Graham was inside the cottage.
‘For the love of God, Violet,’ he said. ‘Sit down.’
He picked up a candle from the table and walked towards the bedroom, his face grim in the flickering light.
‘Don’t,’ she said weakly, but it was too late.
‘Jesus Christ,’ she heard him say again.
There was a rustling sound, and Graham reappeared, holding the bundle of bloodied sheets away from him. His white face looked guilty, as though he were carrying something dead. He was carrying something dead, Violet remembered.
‘I don’t want to look at it,’ she said.
‘We’ll have to bury it,’ said Graham. He stood for a moment, watching her. ‘I found your note,’ he said. ‘I was in your room, looking for my biology book. It was poking out of that book of fairy tales you used to love.’
‘The Brothers Grimm,’ she said softly.
Graham nodded. ‘Then Father told me that you and Frederick were engaged. After reading about … after I read the note, I knew that you didn’t want to marry him. I was going to visit you in Windermere – in the sanatorium – to check if you were all right. But then I heard Father on the telephone in his study last night … he was talking to Doctor Radcliffe about you. Then … he gave him this address, so this afternoon I told Father I was going for a walk … and I came here instead.’

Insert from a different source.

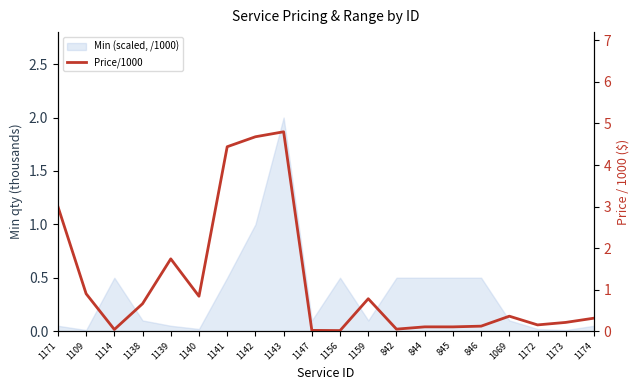

What is the change in value from 1171 to 1156?

-3.0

He looked around as he spoke, taking in the dim, low-ceilinged room. ‘God knows what this place is,’ he said.
Violet said nothing, but there was a twist of dread in her stomach. Father speaking to Doctor Radcliffe … giving him this address … she knew that wasn’t good, but she couldn’t think why it was so bad, exactly. Her brain felt thick, slug-like, the same way it had felt that afternoon in the woods with Frederick, after all that brandy. Before he—
‘What happened to the baby, Violet?’ Graham’s voice was low. ‘Did you take something? Something to make the baby go away?’
‘Bring on the menses,’ Violet said.
‘Violet, are you listening to me? You have to tell me if you took something. Doctor Radcliffe is coming here, today. He’s meeting Father here. They could arrive any minute. If you did take something … you need to tell me. We’ve got to get rid of the evidence. It’s a crime, Violet. They could put you away for life.’

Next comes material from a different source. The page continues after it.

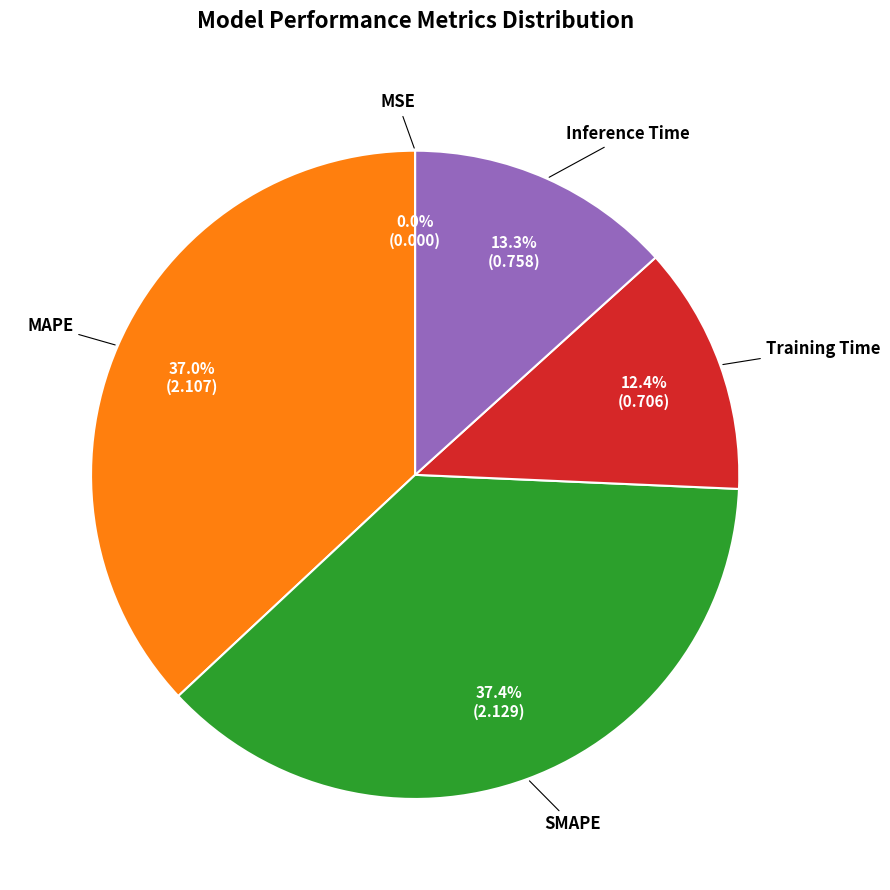

Is there a majority slice in this chart?

No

The dread in her stomach again.
‘Tansy petals,’ she said. ‘Steep in water for five days before administration …’
‘Right,’ said Graham. He put the bundled bedsheets down on the floor and went back into the bedroom. The door burst open and the wind roared through it, unfurling the bundle to reveal a gleam of pale flesh. Violet was gripped by the awful fear that the spore would reanimate and slither up inside her again. She couldn’t bear it. She turned around to face the wall.
Graham returned, holding the tin that she’d prepared the tansy mixture in. She could smell it, dank and cloying. He took the tin and the bundle outside. Violet heard the first hiss of rain on the roof, and watched it trickle down from the hole in the ceiling. She wanted to get up, to stand in the garden and let the rain wash her clean, but she was too tired to move. Her head lolled forward onto her chest. Darkness lapped at her.
When Graham came back inside, his hair was wet and mud was splattered across his clothes.
‘I’ve buried it,’ he said. ‘The child.’ He brushed the dirt from his hands as he spoke, not looking at her.
‘Thank you,’ she said, though she wished he wouldn’t refer to it as a ‘child’。 He nodded.
He brought her a pan of water and a rag, along with a fresh nightgown from the suitcase in the bedroom.
‘I’ll let you clean yourself up,’ he said, walking out of the room. ‘Call me when you’re decent.’
I’ve buried the child.
Violet wondered if she would ever be decent again.